TEXTE FOURNI:

Alexandre Laridon
« Dan tou proze devlopman ena enn ti antors a lanvironman ». C’est ce qu’avait déclaré Anil Gayan, le ministre du Tourisme, lors d’une conférence sur la numérisation et le tourisme durable le mercredi 23 mai dernier. Celui-ci avait même affirmé durant son intervention que « le gouvernement respecte l’environnement, autant que possible [et que] si quelques entorses y sont faites, celles-ci ne sont toutefois pas irréversibles ».
Sauf que l’exemple le plus récent démontre le contraire puisque la société, qui a été choisie par le gouvernement Lepep pour assurer la construction du projet Metro Express, a été exemptée d’une Environmental Impact Assessment (EIA) Licence. Un permis qui est défini par le ministère de l’Environnement comme étant « one of the most important tools for sound decision making and for achieving sustainable development » et qui est « a study, which requires a multi-disciplinary approach, that predicts the environmental consequences of a proposed development [by] evaluating the expected effects on the natural environment, human health and on property ». Par contre, le gouvernement a, lui, préféré faciliter la tâche à la société indienne pour des intérêts plutôt politiques en lui évitant les corvées administratives visant à obtenir une EIA Licence qui est délivrée par le ministère de l’Environnement, après avoir obtenu la certitude du promoteur que les conditions écologiques seront bien respectées.

DONNÉES DISPONIBLES:
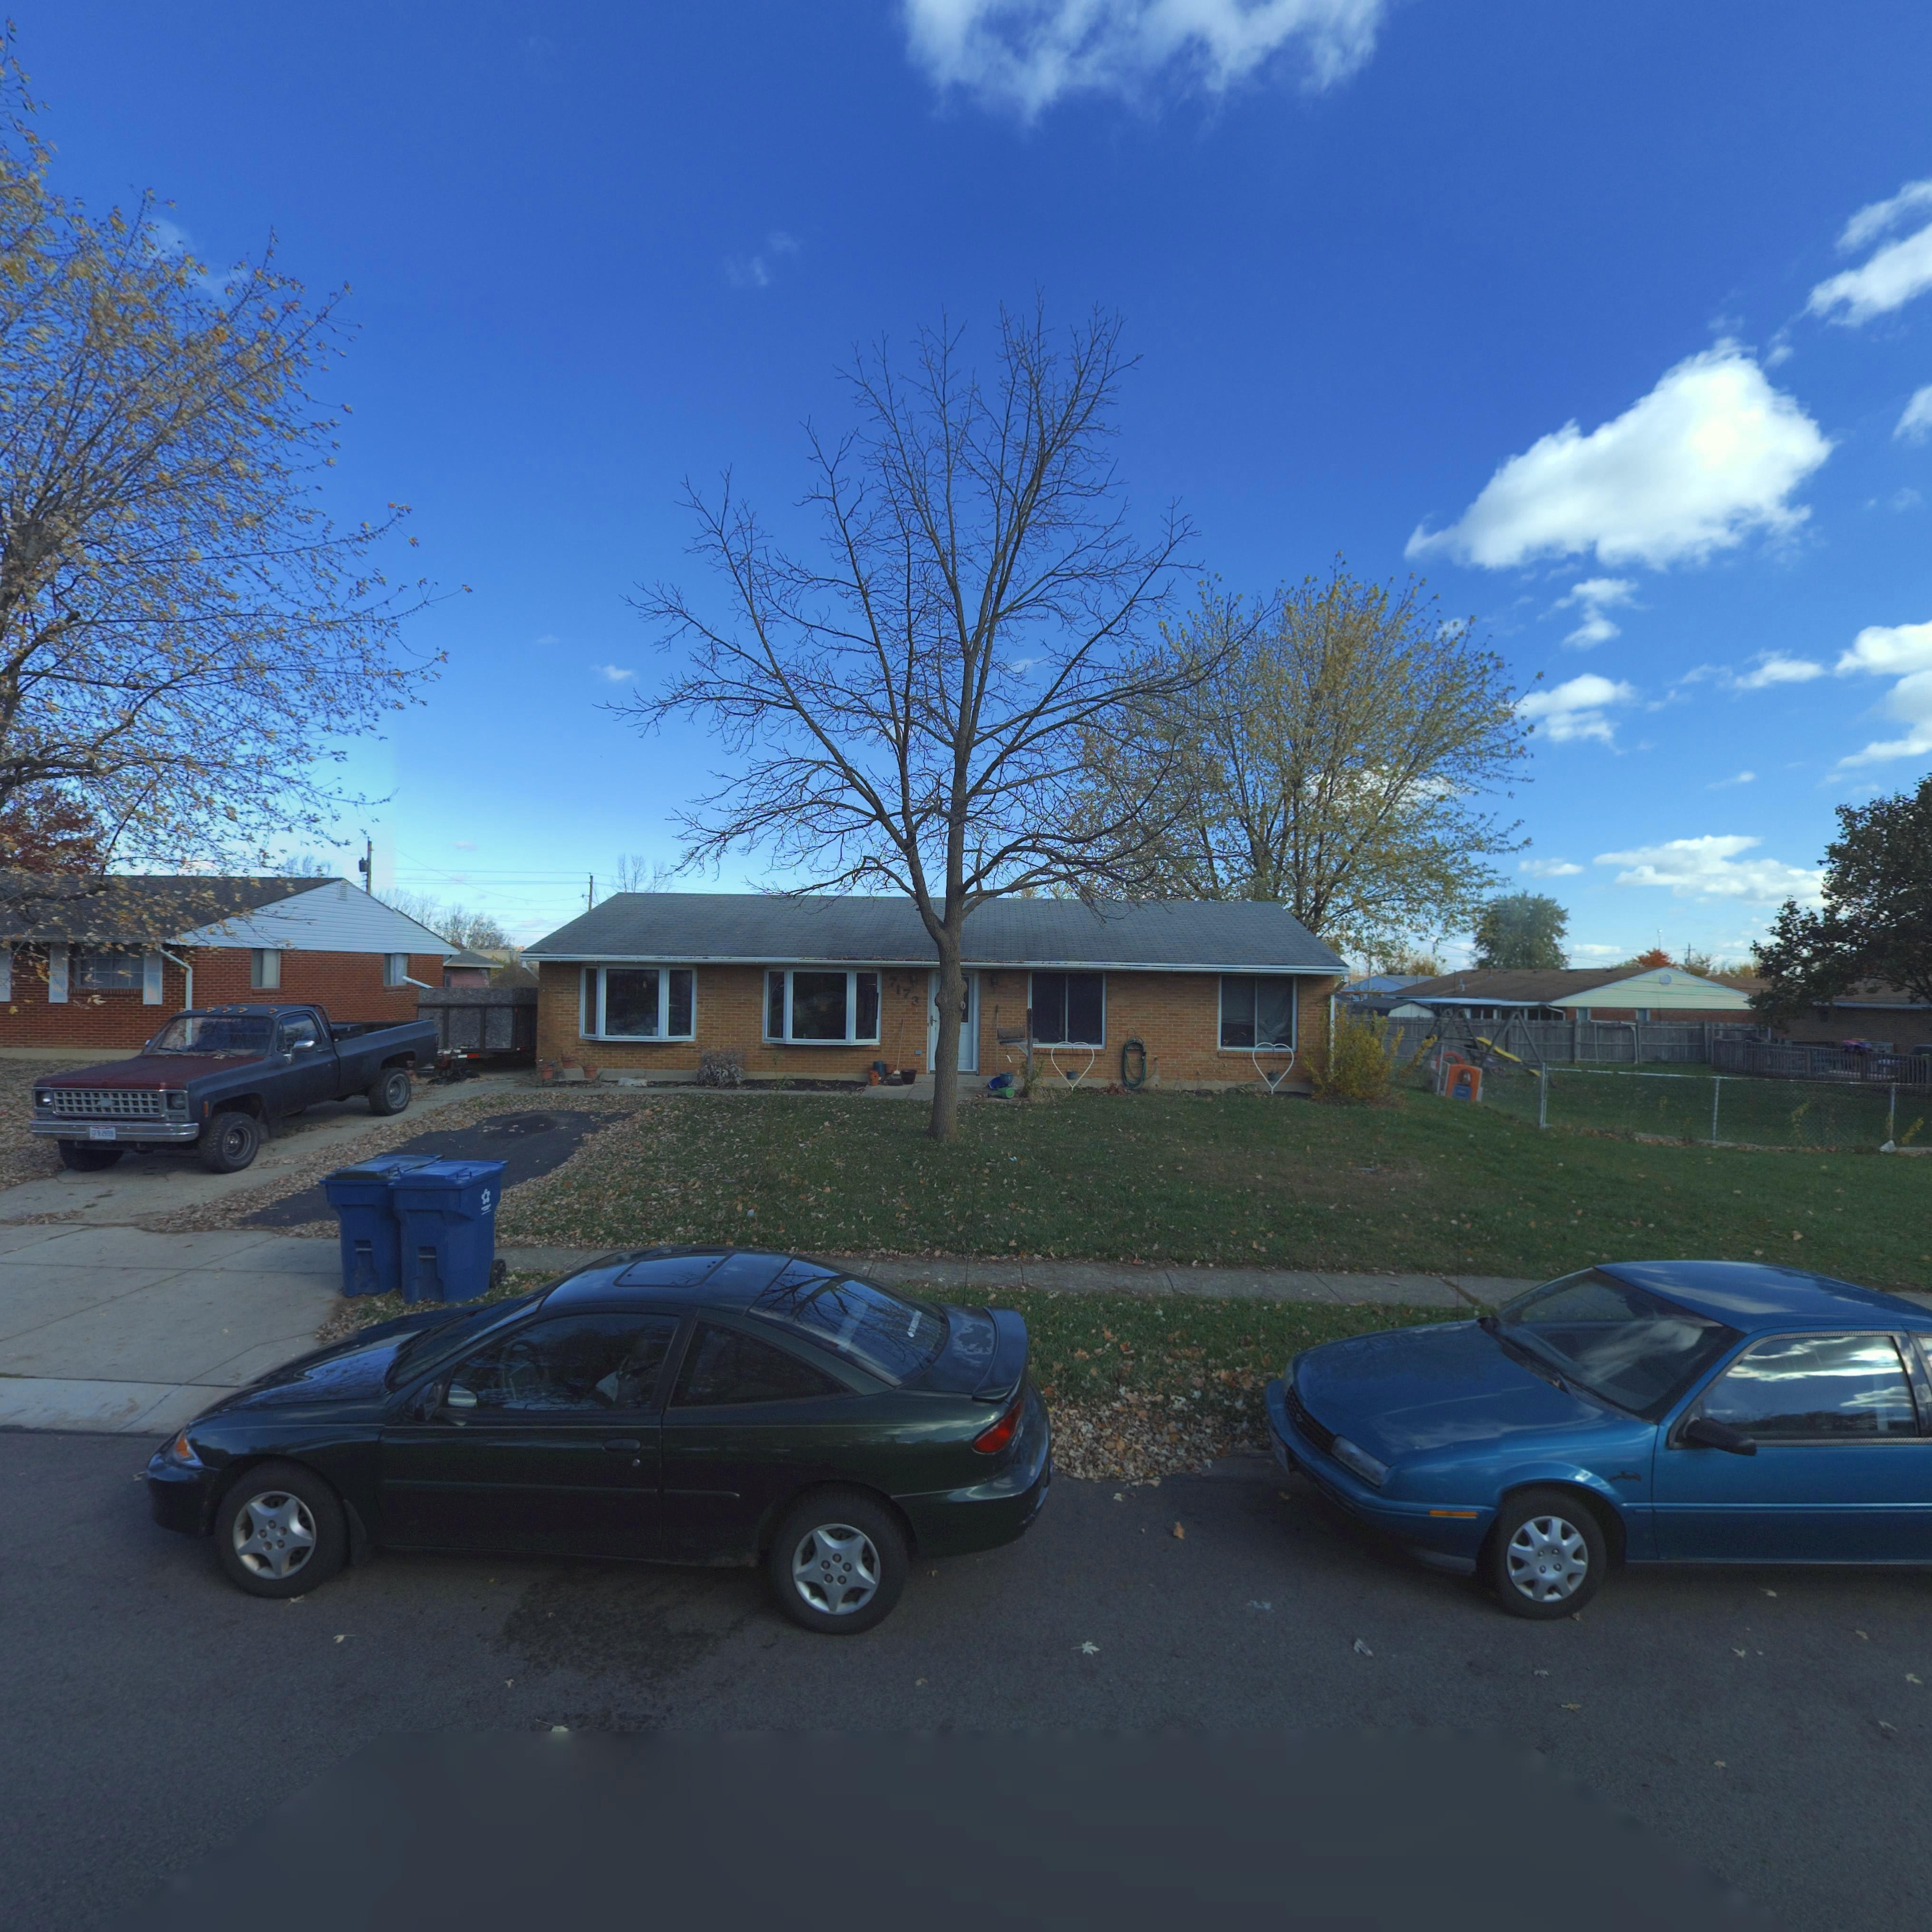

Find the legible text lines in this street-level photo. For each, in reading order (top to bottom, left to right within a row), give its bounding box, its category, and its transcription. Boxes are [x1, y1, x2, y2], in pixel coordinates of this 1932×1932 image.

[888, 976, 920, 1008] StreetNumber: 7173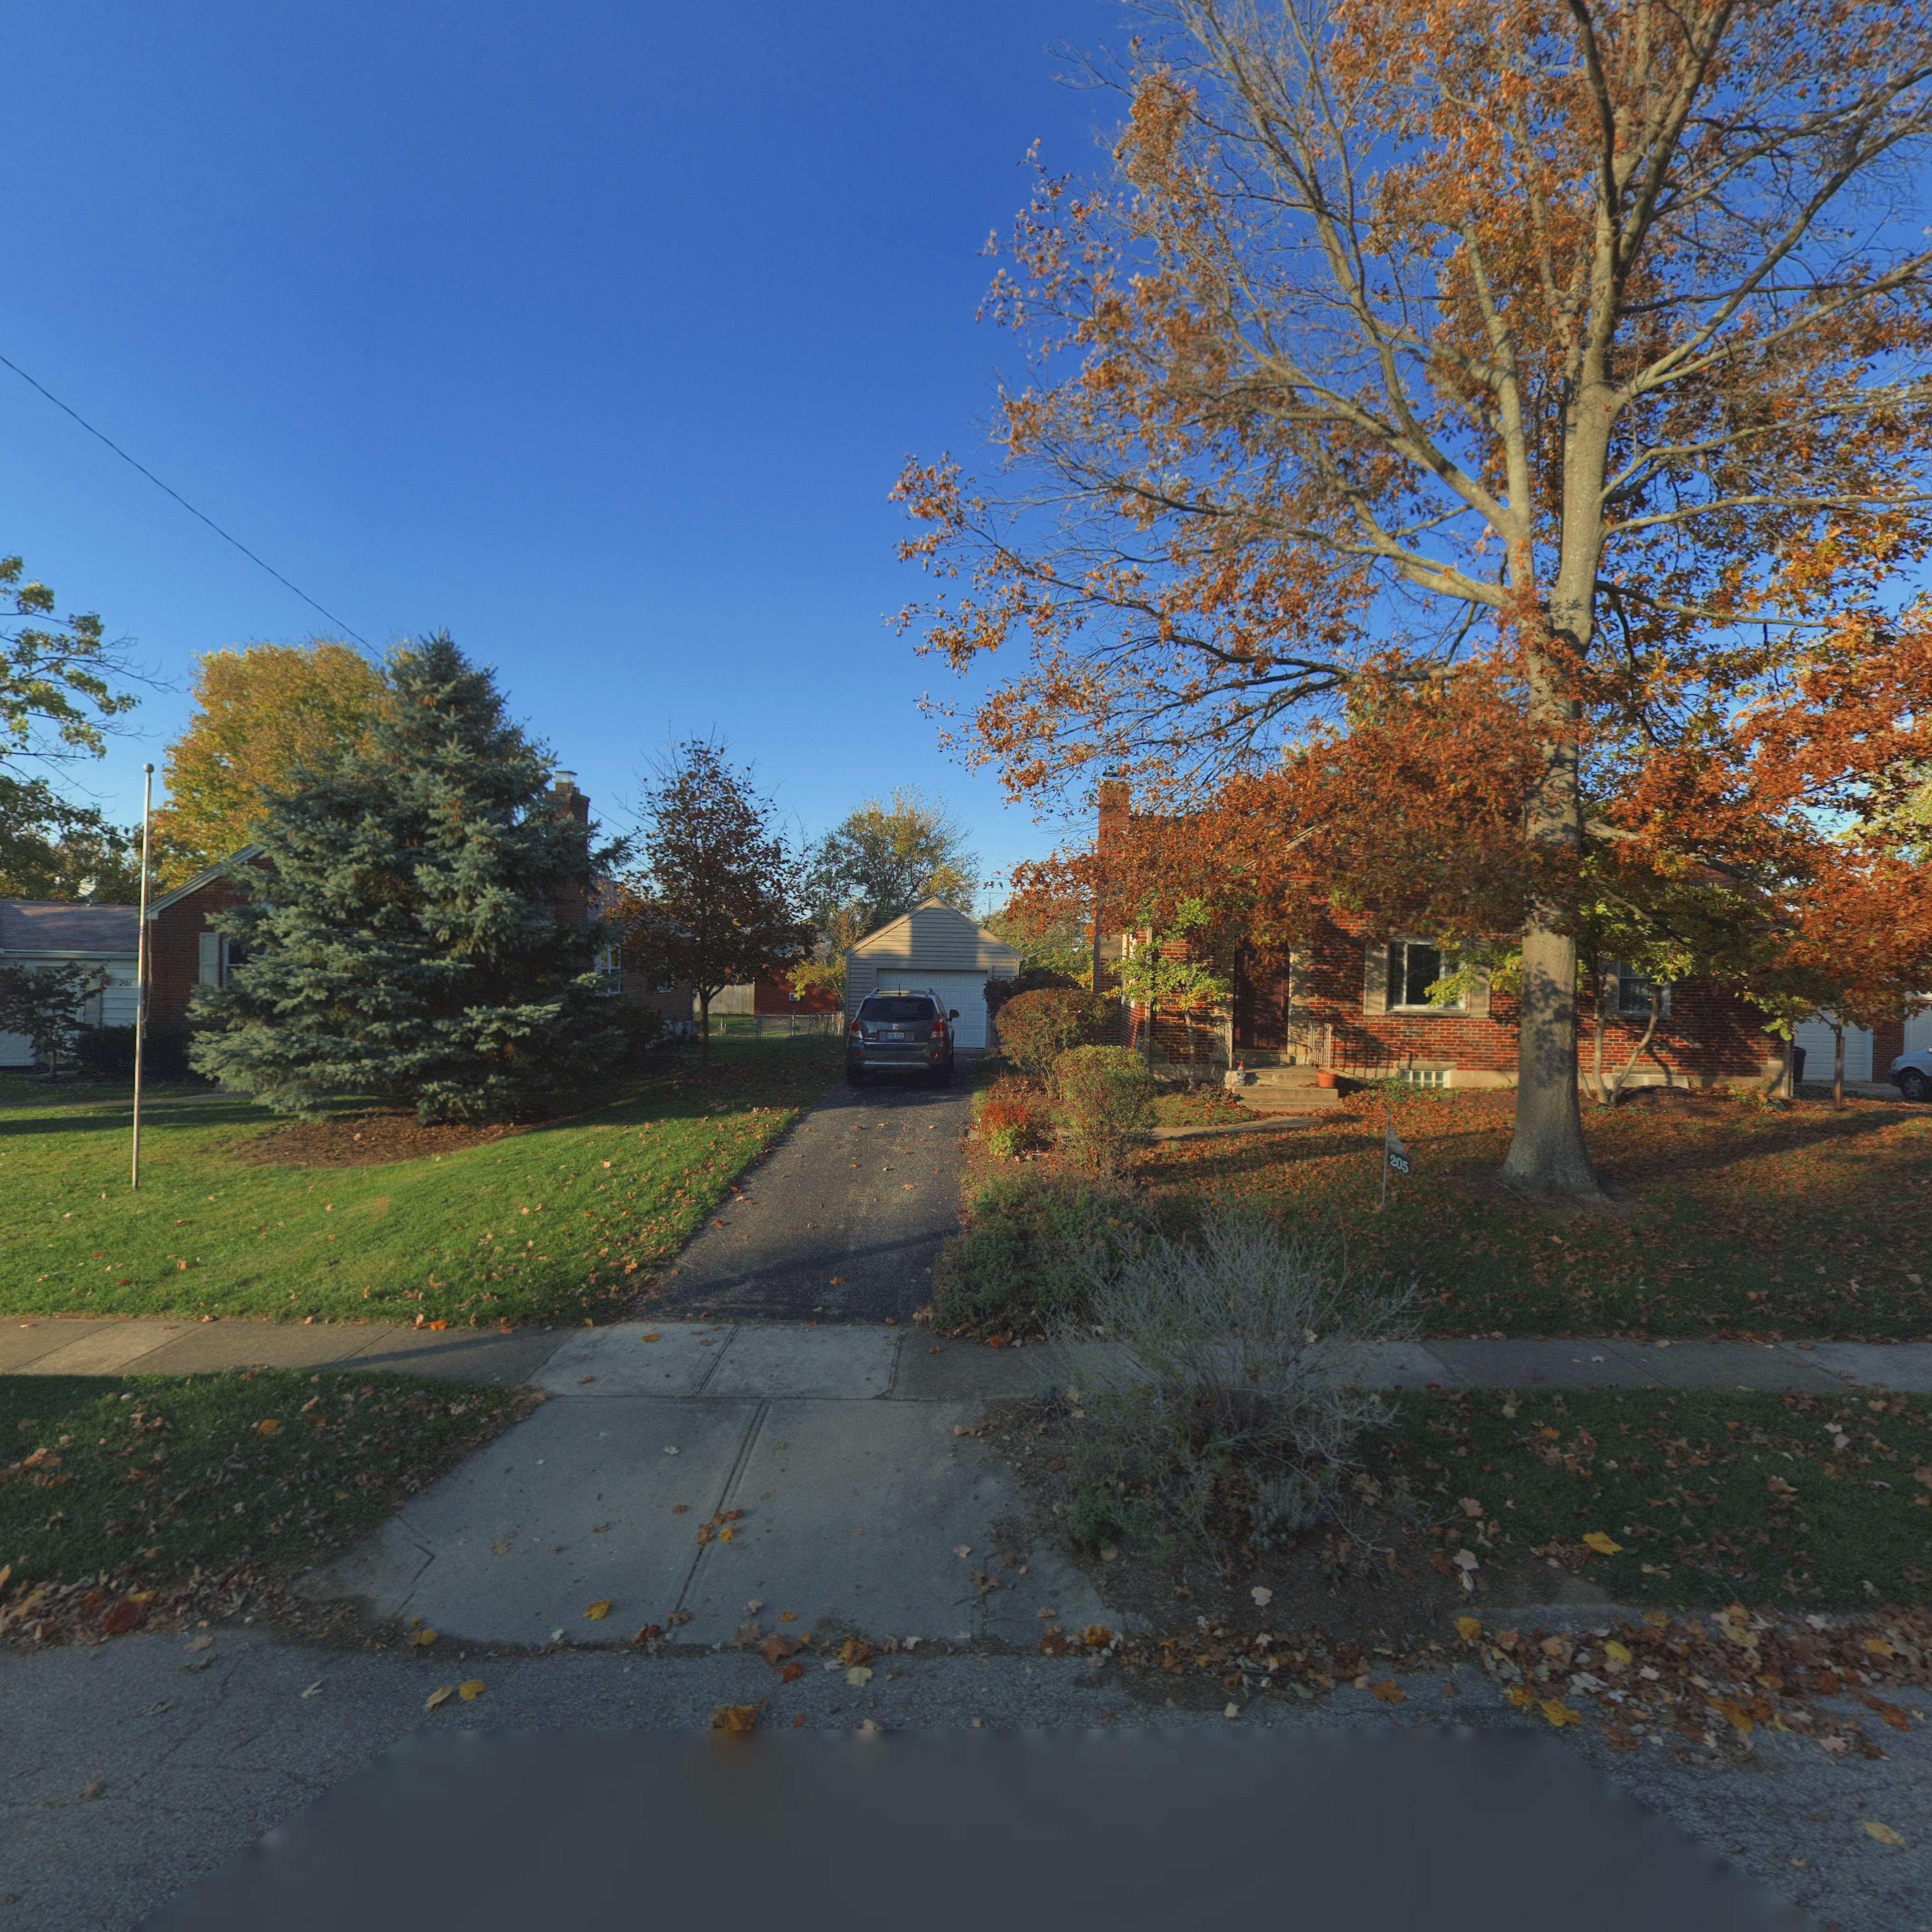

CONSIGNE:
Rédigez la suite du texte sur l'exemption de licence EIA accordée au projet Metro Express, à partir de sa dernière phrase.

RÉPONSE ATTENDUE:
Pour ce faire, les autorités ont eu recours à l’article 28 de l’Environment Protection Act intitulée « Exemption » qui stipule que « The minister may declare an undertaking specified in Part B of the First Schedule by a public department, which, in his opinion, is urgently needed in the national interest for the economic development of Mauritius, to an exempt undertaking ». Résultat? La promenade Roland Armand a été saccagée et détruite. Des arbres, qui ont mis des années et des années à grandir, à embellir la ville et à procurer de l’ombre aux promeneurs et joggeurs, ont été abattus et sont tombés sous l’effet de tronçonneuses et de coups de hache. Une scène désolante ! « Le gouvernement n’avait d’autre choix que de détruire la promenade dans le cadre du projet Metro Express », avait ainsi déclaré Fazila Jeewa-Daureeawoo, vice-Première ministre et ministre des Collectivités locales le mercredi 28 mars à l’occasion du lancement des projets Rose-Hill 1 et 2 de la Central Water Authority – en insistant s’il vous plait que « tous les rapports à partir de 1987 font le même constat… [et que] le métro doit obligatoirement passer par la rue Vandermeersch ». Serait-ce là des réactions synonymes d’un manque de volonté politique ? La majorité de l’opinion publique pense que oui et abonde dans ce sens.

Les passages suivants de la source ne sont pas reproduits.